Wat is het verband tussen synapsen en neurotransmitters?
Synapsen en neurotransmitters zijn beide belangrijke componenten van het chemische communicatienetwerk van het centrale zenuwstelsel, verantwoordelijk voor het doorgeven van berichten tussen zenuwcellen of neuronen. Figuurlijk gezien is de neurotransmitter de boodschapper en de synaps is het pad dat door de boodschapper wordt afgelegd. Fysiek bevinden zowel synapsen als neurotransmitters zich op de synaptische spleet, die de ruimte is tussen het einde van het neuron dat een bericht en het begin van het neuron die de communicatie ontvangt, stuurt.
Wanneer een dier of persoon informatie verzamelt uit een zintuiglijke orgaan- of hersenimpuls, gebruikt het synapsen en neurotransmitters om die informatie te delen, hetzij nuttig of bedreigend, met meerdere zenuwcellen, die vervolgens bestellingen naar spieren kunnen sturen, waardoor het fysieke lichaam kan reageren op wat wordt gezien, gehoord of gedacht. Het hele proces kan minder dan een miljoenste seconde duren. Elk neuron heeft toegang tot ten minste 1.000 paden of synapsen.
Zodra gegevens van THij hersenen of zintuigen worden naar een zenuwcel gestuurd, dat zenuwcel neurotransmitters van zijn terminale uiteinde loslaat, formeel een endfoot genoemd. Eén endfoot kan 2.000 tot 5.000 moleculen neurotransmitters tegelijk vrijgeven, afhankelijk van hoeveel calcium aanwezig is. Tot afgifte worden neurotransmitters opgeslagen in cirkelvormige membraneuze behuizingen, bekend als blaasjes, op de endfoot. Na afgifte reizen neurotransmitters door de synapsen door middel van diffusie om het membraan van de volgende zenuwcel te bereiken, waar ze kunnen worden hergebruikt en naar andere neuronen kunnen worden gestuurd of mogen uiteenvallen.
Synapses nemen deel aan zowel elektrische als chemische communicatie in het zenuwstelsel. Terwijl synapsen en neurotransmitters samenwerken voor chemische berichten, is elektrische communicatie niet afhankelijk van neurotransmitters.

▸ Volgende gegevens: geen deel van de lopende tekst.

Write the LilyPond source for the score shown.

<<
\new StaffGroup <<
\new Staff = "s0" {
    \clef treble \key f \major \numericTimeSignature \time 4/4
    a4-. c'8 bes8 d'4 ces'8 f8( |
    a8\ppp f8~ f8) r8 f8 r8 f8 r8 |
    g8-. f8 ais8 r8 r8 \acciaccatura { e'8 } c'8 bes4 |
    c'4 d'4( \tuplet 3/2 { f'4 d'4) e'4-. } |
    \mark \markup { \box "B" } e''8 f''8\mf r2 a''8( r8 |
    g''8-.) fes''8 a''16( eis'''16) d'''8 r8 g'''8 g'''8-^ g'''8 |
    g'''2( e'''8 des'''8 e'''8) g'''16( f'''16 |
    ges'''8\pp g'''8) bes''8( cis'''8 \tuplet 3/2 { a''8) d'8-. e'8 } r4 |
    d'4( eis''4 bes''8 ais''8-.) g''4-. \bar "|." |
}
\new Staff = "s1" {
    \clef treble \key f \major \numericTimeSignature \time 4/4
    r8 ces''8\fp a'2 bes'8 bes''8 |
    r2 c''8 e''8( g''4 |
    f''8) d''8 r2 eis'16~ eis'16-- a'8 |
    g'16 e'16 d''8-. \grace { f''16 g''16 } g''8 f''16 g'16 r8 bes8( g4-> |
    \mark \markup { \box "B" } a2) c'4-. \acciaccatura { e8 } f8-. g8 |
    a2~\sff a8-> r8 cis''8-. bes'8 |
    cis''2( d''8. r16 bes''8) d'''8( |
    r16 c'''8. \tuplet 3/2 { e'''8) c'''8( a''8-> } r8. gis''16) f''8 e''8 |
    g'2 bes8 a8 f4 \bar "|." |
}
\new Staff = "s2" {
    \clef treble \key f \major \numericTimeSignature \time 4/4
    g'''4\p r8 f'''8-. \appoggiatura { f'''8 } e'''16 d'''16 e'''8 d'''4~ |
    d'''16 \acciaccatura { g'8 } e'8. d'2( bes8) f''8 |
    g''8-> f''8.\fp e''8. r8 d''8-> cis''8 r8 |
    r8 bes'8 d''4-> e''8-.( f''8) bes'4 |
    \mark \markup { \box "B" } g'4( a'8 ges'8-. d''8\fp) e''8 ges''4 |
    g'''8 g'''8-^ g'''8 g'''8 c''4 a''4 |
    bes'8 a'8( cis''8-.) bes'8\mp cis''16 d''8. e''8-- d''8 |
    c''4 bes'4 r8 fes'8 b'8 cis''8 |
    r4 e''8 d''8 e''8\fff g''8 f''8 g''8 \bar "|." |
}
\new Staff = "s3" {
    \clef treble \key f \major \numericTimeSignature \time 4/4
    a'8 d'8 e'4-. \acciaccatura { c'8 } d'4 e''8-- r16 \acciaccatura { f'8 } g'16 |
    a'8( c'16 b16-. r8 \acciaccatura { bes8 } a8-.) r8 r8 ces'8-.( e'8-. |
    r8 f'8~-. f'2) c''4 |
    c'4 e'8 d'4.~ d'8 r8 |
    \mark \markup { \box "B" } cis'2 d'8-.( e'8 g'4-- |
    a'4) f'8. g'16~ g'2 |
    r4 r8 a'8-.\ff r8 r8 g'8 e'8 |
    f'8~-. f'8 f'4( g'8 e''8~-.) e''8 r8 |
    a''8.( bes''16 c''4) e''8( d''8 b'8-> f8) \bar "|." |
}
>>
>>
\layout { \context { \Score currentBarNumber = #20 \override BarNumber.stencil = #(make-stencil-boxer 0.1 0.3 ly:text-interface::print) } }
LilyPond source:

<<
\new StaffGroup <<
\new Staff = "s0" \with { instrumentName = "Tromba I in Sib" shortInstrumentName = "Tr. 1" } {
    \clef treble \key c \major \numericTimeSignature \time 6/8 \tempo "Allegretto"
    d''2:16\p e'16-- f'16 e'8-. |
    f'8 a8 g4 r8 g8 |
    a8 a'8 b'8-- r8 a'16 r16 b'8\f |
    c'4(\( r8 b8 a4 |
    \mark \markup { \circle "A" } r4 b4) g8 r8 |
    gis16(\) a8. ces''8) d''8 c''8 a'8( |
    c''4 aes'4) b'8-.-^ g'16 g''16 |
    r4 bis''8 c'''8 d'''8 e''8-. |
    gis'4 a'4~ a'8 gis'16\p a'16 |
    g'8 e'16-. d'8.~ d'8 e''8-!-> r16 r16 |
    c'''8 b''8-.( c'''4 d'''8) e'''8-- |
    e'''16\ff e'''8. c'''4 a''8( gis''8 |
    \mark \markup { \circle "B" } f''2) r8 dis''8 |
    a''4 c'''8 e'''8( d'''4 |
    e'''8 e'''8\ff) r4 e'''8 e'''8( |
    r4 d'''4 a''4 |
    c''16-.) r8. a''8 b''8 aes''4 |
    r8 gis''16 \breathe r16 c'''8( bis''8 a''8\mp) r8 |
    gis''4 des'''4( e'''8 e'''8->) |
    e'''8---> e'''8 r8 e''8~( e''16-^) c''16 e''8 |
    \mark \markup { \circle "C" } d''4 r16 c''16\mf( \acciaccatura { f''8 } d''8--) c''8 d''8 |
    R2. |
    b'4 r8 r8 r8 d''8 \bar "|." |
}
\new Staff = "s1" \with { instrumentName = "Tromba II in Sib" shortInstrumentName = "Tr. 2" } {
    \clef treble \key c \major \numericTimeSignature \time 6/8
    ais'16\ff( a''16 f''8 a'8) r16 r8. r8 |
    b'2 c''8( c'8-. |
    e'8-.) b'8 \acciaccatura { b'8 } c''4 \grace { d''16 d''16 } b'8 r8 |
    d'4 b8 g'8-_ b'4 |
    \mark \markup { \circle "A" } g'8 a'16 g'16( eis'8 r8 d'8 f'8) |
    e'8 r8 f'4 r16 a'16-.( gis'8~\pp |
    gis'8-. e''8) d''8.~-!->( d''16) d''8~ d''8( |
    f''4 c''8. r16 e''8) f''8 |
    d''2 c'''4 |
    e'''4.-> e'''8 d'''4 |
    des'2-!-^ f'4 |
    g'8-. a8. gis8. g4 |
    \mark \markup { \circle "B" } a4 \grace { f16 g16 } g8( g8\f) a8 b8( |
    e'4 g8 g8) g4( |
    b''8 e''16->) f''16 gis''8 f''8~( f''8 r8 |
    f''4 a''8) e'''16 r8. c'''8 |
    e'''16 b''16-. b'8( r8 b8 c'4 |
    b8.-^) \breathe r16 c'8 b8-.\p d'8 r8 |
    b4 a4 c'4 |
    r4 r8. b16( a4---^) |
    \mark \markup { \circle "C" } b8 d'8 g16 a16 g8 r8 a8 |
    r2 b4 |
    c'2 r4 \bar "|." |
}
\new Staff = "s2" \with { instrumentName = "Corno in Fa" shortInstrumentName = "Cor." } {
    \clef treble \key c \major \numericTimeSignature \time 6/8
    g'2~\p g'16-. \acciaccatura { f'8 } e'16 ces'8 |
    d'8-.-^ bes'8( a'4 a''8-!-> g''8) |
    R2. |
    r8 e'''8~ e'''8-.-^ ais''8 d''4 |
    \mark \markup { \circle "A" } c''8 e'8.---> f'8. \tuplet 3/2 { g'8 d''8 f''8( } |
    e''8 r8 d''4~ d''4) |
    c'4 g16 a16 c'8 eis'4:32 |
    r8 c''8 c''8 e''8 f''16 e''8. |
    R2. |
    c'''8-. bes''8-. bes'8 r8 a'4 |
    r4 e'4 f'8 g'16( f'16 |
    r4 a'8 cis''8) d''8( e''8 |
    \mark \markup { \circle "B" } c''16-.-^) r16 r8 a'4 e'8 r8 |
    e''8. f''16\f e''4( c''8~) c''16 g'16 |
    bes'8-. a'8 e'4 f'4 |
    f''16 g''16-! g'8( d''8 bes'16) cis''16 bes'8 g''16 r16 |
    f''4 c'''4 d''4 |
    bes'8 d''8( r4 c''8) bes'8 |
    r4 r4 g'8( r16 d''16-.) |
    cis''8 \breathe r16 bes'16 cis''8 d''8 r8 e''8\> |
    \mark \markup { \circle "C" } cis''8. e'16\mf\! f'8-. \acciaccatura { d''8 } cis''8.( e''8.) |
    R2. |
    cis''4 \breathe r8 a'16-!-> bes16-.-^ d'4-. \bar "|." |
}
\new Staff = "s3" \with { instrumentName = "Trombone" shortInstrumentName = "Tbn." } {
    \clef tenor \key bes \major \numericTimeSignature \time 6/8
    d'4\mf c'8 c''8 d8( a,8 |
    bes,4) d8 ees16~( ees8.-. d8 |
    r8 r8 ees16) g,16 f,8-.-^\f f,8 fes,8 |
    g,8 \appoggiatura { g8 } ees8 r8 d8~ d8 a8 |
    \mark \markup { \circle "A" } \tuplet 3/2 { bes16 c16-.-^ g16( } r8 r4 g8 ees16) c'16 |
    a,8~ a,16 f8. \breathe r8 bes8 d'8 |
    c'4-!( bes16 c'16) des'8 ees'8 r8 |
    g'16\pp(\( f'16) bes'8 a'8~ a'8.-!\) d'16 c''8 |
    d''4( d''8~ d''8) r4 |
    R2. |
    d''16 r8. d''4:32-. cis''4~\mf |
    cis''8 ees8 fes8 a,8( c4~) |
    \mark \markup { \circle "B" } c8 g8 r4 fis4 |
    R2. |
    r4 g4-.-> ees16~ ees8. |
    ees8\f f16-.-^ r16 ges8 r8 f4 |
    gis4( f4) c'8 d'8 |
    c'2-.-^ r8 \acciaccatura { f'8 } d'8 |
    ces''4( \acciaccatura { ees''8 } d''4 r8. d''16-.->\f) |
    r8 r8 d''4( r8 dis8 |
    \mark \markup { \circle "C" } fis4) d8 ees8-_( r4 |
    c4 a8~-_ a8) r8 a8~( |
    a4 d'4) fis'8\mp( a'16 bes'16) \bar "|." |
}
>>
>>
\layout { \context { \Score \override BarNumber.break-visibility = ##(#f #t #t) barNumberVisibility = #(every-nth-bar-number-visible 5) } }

Tijdens elektrische berichten, die over het algemeen exclusief worden gebruikt voor hersen- of oogactiviteit, zenuwCellen sturen ionische stromen over synapsen naar elkaar. In dergelijke gevallen worden deze ionische stromingen de boodschappers, waardoor de chemicaliën worden vervangen die bekend staan als neurotransmitters. Neurotransmitters worden overal in het lichaam gebruikt in communicatie.
Er zijn twee soorten synapsen en neurotransmitters. Synapsen kunnen symmetrisch of asymmetrisch zijn, terwijl neurotransmitters exciterend kunnen zijn, zoals glutamaat of remmend, zoals gamma-aminoboterzuur (GABA). Enkele zeldzame neurotransmitters, zoals dopamine, zijn zowel exciterend als remmend.
Excitatoire neurotransmitters komen vrij uit ronde blaasjes en reizen langs asymmetrische synapsen. Remmende neurotransmitters worden vrijgegeven uit platte blaasjes en reissymmetrische synapsen. Voorbeelden van neurotransmitters zijn acetylcholine, die de werking van spieren beïnvloedt, en dopamine, die de sensorische perceptie, mentale focus en stemming beïnvloedt. Andere neurotransmitters zijn norepineferine, wat het slaappatroon helptS en serotonine, die helpt bij cognitie, eetlust en dromen.